Kobayashi et al. in December 2001 developed a 3D model to predict the ocean dispersion of radionuclides released in off Shimkotta region of Japan. For predicting ocean currents, Princeton Ocean Model (POM) was used. They concluded that the sea surface wind and Tsugaru current entering in to the Tsugaru strait, significantly affected the current field of that region and POM was able to simulate the seasonal variation of Tsugaru wave current successfully.
Ozcan and Gokce (2002) carried out a case study for outfall design in Turkey using MIKE21 advection-dispersion (AD) model, coupled with CORMIX. The initial dilution and near field temperature gradient was first calculated by CORMIX and the results were transferred to MIKE21 AD for far-field modelling. The results indicated that numerical models can be used as tools for obtaining information on the oceanographic conditions of the design area even when the field data is limited.

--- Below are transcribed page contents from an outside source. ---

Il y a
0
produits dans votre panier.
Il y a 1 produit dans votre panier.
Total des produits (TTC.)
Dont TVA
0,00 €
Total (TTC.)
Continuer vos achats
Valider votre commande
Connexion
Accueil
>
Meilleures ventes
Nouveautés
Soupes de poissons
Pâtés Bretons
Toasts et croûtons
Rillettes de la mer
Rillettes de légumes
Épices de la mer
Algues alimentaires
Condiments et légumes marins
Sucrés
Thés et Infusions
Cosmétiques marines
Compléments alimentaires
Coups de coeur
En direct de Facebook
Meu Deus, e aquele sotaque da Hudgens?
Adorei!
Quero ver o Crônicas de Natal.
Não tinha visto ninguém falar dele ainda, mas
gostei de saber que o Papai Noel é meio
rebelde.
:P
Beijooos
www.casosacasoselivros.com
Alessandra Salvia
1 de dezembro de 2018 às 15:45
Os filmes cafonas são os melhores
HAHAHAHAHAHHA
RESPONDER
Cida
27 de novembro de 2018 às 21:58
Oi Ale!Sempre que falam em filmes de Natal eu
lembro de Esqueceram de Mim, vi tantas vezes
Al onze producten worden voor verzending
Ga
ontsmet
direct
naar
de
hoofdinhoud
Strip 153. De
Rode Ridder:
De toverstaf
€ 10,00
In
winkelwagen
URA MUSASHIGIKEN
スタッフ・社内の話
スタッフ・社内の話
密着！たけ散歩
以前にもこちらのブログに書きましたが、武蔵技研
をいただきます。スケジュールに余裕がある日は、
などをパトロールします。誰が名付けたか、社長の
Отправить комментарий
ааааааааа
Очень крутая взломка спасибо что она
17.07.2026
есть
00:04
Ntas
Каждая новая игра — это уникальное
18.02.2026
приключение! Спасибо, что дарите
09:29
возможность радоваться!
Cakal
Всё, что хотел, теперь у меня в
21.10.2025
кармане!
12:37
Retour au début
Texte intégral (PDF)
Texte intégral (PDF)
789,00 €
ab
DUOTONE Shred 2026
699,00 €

Robert et al (Dec 2003) conducted field surveys near the Boston (U.S.A) sewage outfall plume to test and certify the outfall's initial dilution in the near field and to investigate its dispersion in the far field. Rhodamine WT dye was added to the effluent at the treatment plant at a constant concentration over a 6-h period and tracked offshore over three days. During the near-field surveys, the current was flowing closely parallel to the diffuser, resulting in the wastefield spreading laterally as a dynamic density current at a rate that was closely predicted by theoretical equations. The plume was submerged by the oceanic density stratification, with a minimum initial dilution of about 102 within a few tens of meters from the diffuser. The initial dilution and the other near-field characteristics were in good agreement with predictions of mathematical models and with the physical model study on which the diffuser design was based.It was found that after a travel time of 24 h, the dye patch was still intact and oceanographic mixing and dispersion had increased dilution by a factor of about two to more than 200:1 and after 48 h, the plume had broken into large patches, and most dilutions considerably exceeded 400 with an average dilution of order 1000 and after 52 h that the dye patch was followed in the far field, mixing was due to lateral diffusion; vertical mixing was negligible. This slow vertical mixing is due to the stable density stratification in the water column. The outfall was performing as designed. The field surveys provided a strong confirmation of the ability of small-scale laboratory model studies to replicate and predict the near-field characteristics of ocean wastewater outfalls. They also increase the confidence that mathematical models can be used to reliably estimate initial dilution under other effluent flows, oceanographic conditions, and stratification regimes.